→ Exercise goal
When you set down the entries, keep every word exactly as it is but drop the pictures.

---- Data to examine

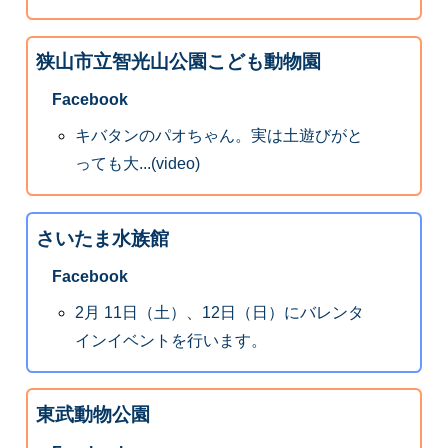
狭山市立智光山公園こども動物園
Facebook
キバタンのパオちゃん。実は土遊びがと
っても大...(video)
さいたま水族館
Facebook
2月 11日（土）、12日（日）にバレンタ
インイベントを行います。
東武動物公園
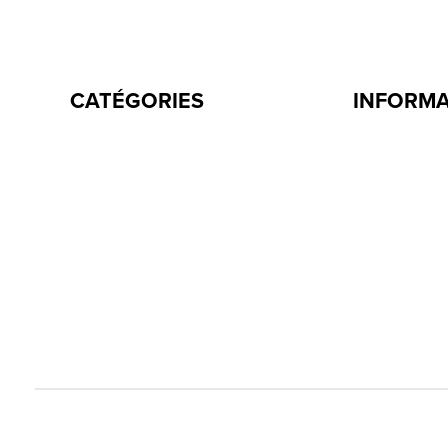
CATÉGORIES
INFORM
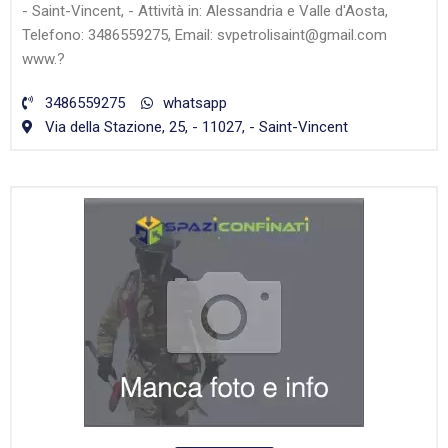
- Saint-Vincent, - Attività in: Alessandria e Valle d'Aosta,
Telefono: 3486559275, Email: svpetrolisaint@gmail.com
www.?
3486559275
whatsapp
Via della Stazione, 25, - 11027, - Saint-Vincent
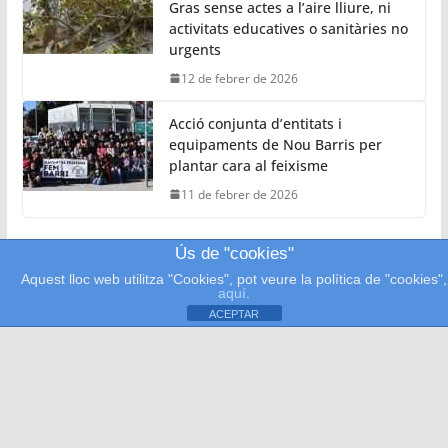
Gras sense actes a l’aire lliure, ni
activitats educatives o sanitàries no
urgents
12 de febrer de 2026
Acció conjunta d’entitats i
equipaments de Nou Barris per
plantar cara al feixisme
11 de febrer de 2026
Ús de "cookies"
Aquest lloc web utilitza "Cookies", pot veure la política de "cookies",
aquí
.
ACEPTAR
Nou Barris Tv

--------

→ Result below
狭山市立智光山公園こども動物園
Facebook
キバタンのパオちゃん。実は土遊びがと
っても大...(video)
さいたま水族館
Facebook
2月 11日（土）、12日（日）にバレンタ
インイベントを行います。
東武動物公園
CATÉGORIES
INFORM
- Saint-Vincent, - Attività in: Alessandria e Valle d'Aosta,
Telefono: 3486559275, Email: svpetrolisaint@gmail.com
www.?
3486559275
whatsapp
Via della Stazione, 25, - 11027, - Saint-Vincent
Gras sense actes a l’aire lliure, ni
activitats educatives o sanitàries no
urgents
12 de febrer de 2026
Acció conjunta d’entitats i
equipaments de Nou Barris per
plantar cara al feixisme
11 de febrer de 2026
Ús de "cookies"
Aquest lloc web utilitza "Cookies", pot veure la política de "cookies",
aquí
.
ACEPTAR
Nou Barris Tv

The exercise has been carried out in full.